*TASK*.
Find each line below that contains the word "lowest", matching case, and copy those lines.

*DATA SHOWN*.
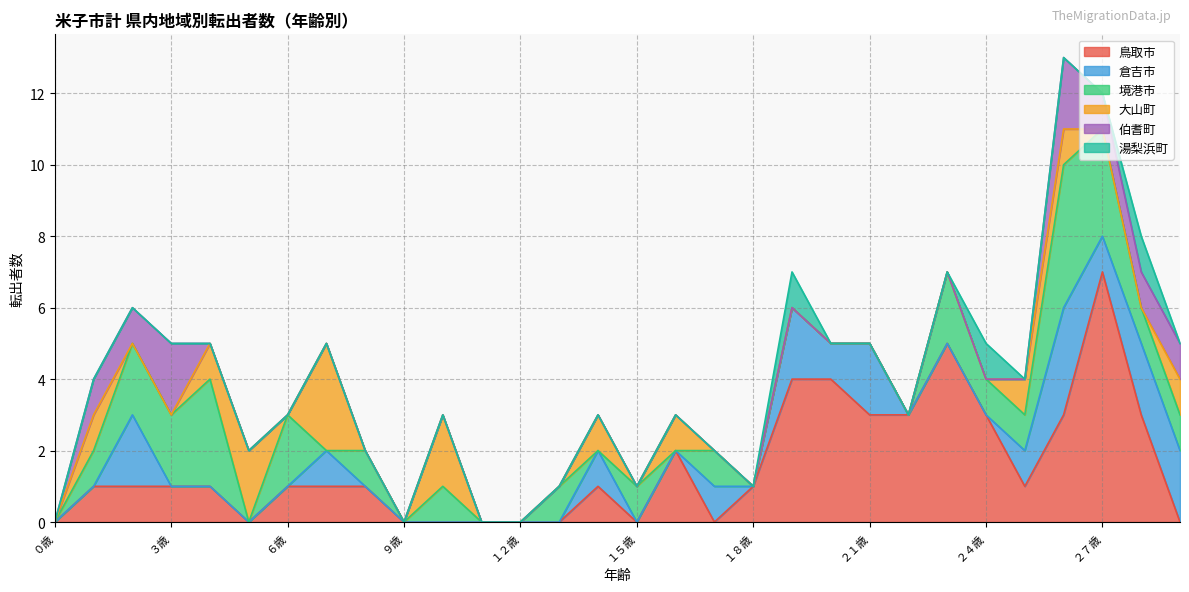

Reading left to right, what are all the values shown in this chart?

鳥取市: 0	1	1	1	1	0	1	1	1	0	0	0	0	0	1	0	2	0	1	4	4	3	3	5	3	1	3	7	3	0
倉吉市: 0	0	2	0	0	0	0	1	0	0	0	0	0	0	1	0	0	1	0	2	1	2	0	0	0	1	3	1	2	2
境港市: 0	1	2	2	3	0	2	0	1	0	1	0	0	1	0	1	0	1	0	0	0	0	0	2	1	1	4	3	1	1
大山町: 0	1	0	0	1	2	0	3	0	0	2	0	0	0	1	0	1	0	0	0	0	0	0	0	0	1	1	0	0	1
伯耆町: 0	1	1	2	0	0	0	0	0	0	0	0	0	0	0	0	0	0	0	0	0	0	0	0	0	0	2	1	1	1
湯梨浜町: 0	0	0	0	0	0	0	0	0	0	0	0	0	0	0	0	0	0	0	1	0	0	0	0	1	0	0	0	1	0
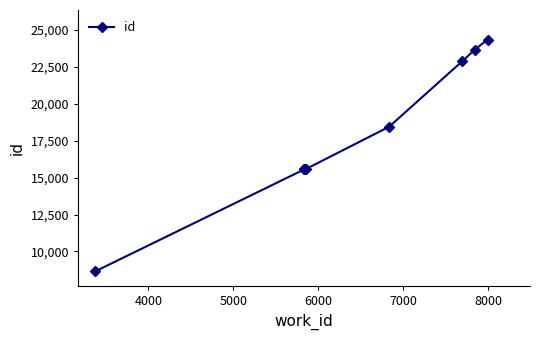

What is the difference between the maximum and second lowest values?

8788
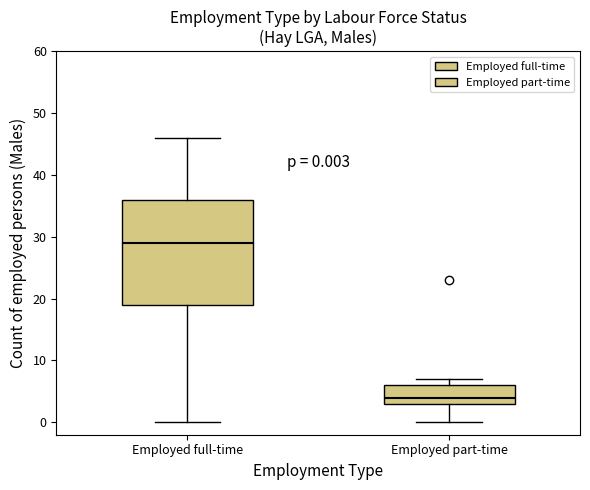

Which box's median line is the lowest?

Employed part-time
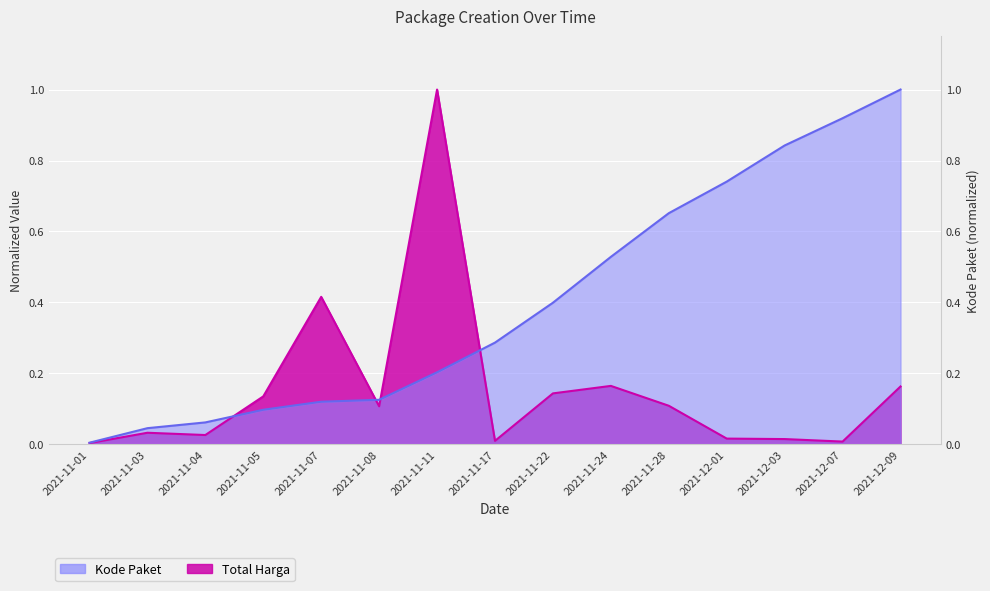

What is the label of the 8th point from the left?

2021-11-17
--
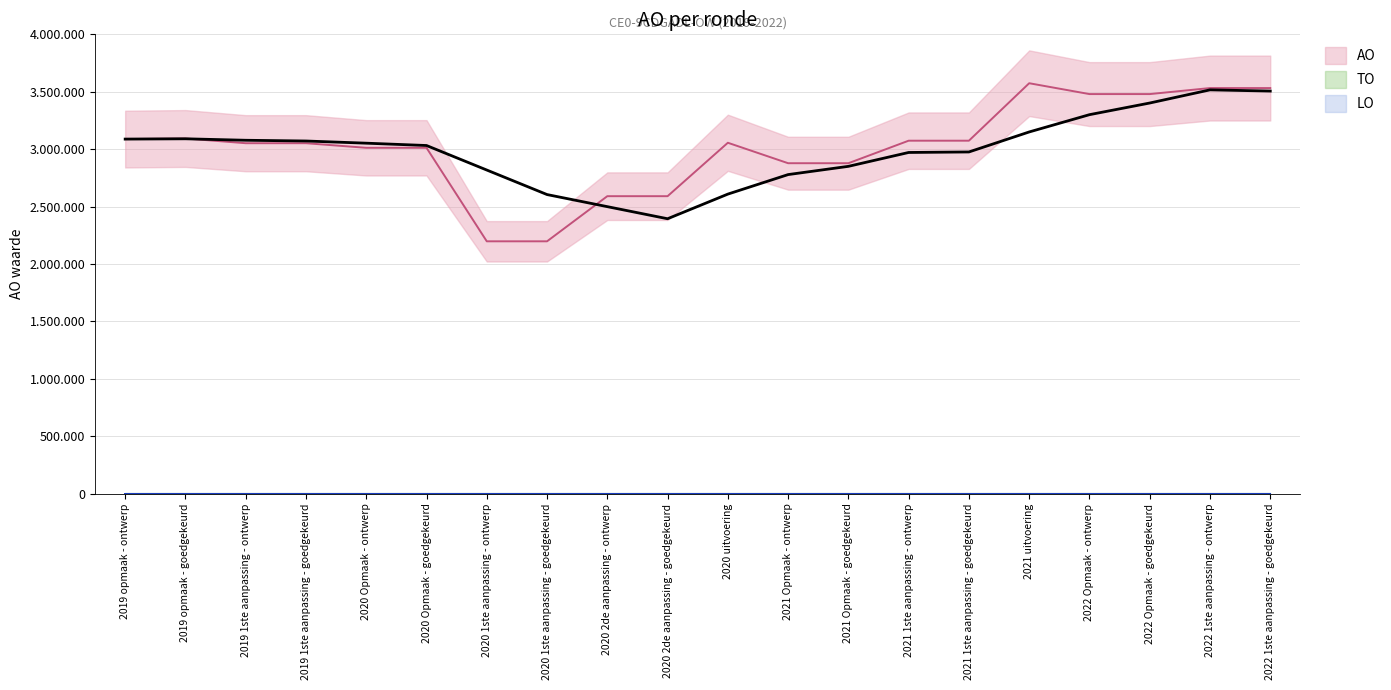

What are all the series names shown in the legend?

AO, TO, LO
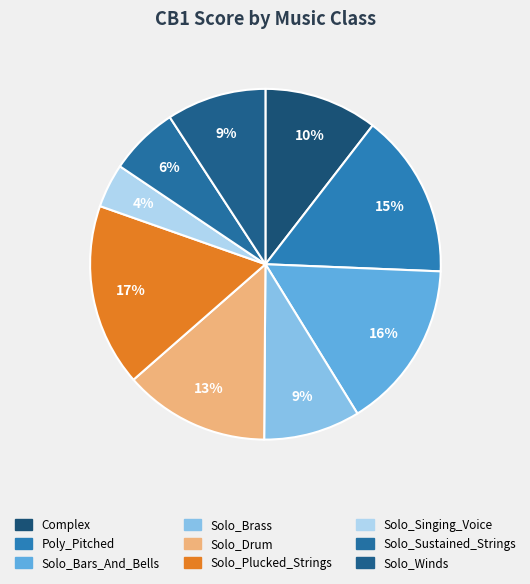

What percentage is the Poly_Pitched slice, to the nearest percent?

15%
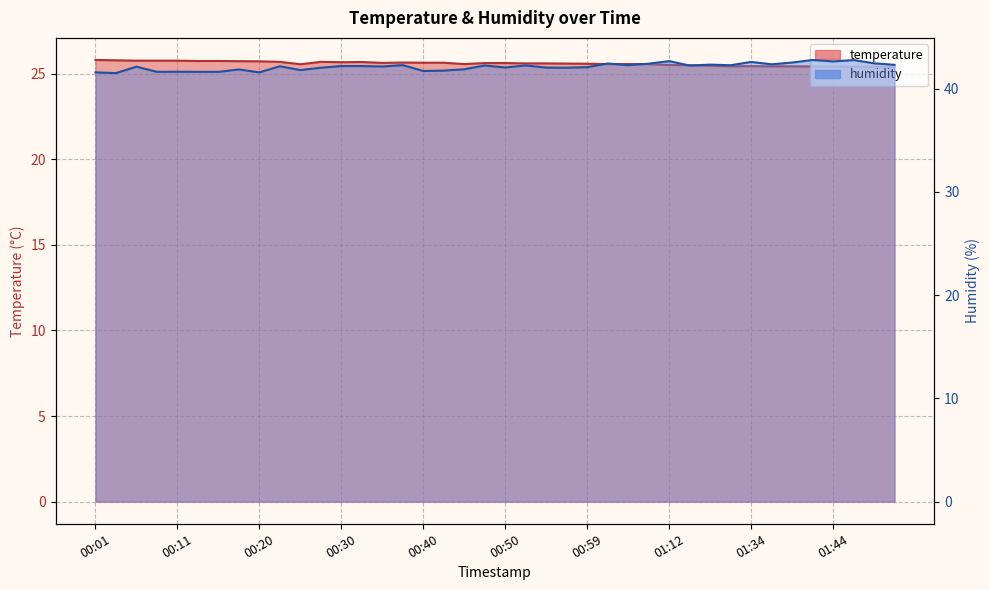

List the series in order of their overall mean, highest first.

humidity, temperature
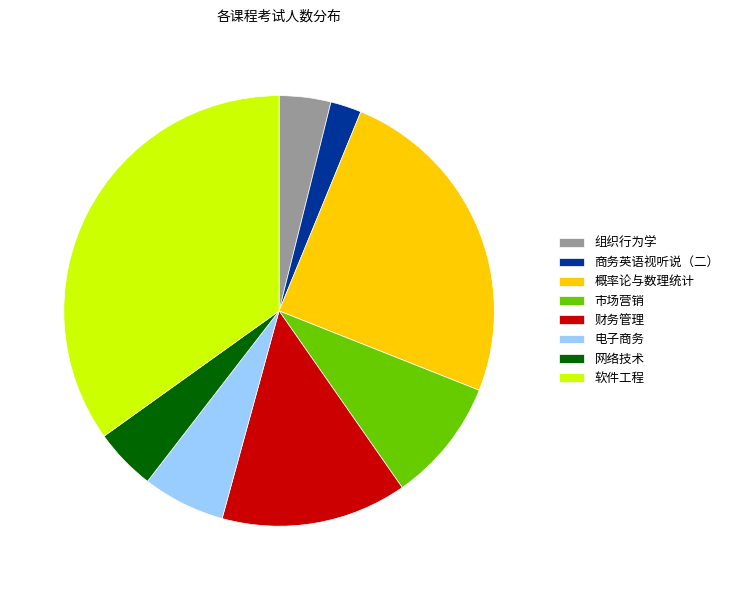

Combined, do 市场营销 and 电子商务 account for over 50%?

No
...
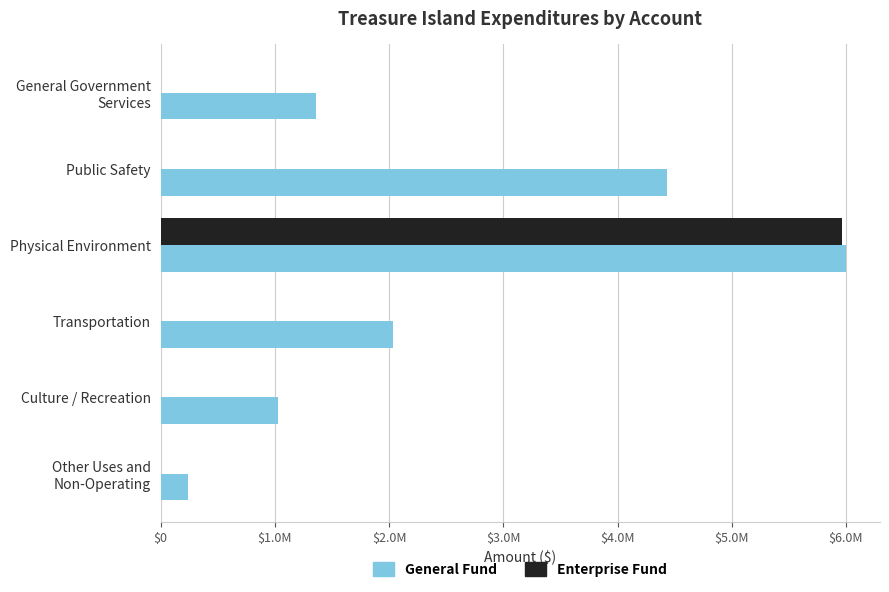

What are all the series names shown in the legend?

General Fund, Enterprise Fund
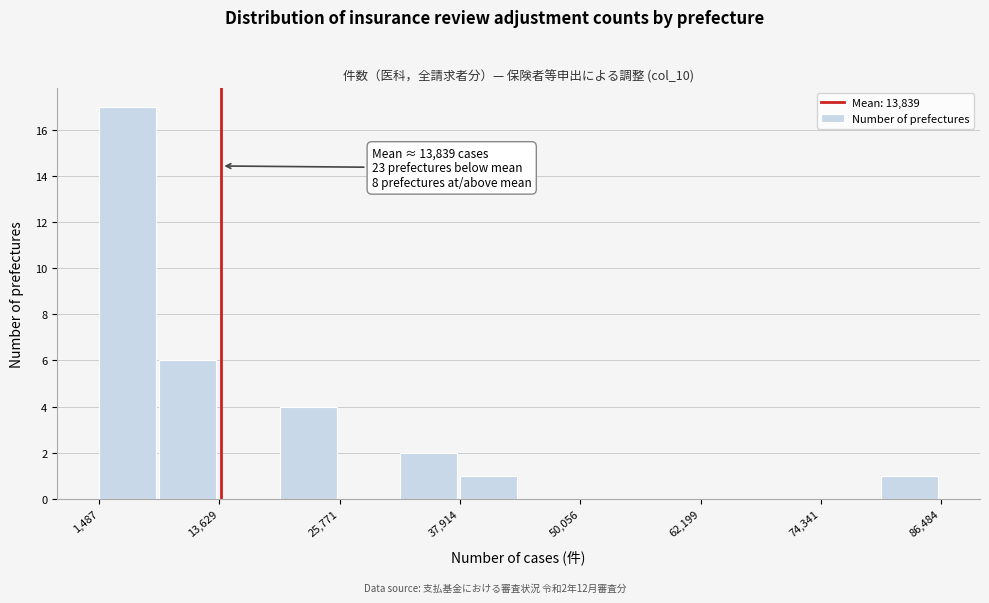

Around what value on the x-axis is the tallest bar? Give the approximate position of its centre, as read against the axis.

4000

*ANSWER TO THE EXERCISE*.
What is the difference between the maximum and second lowest values?
Which box's median line is the lowest?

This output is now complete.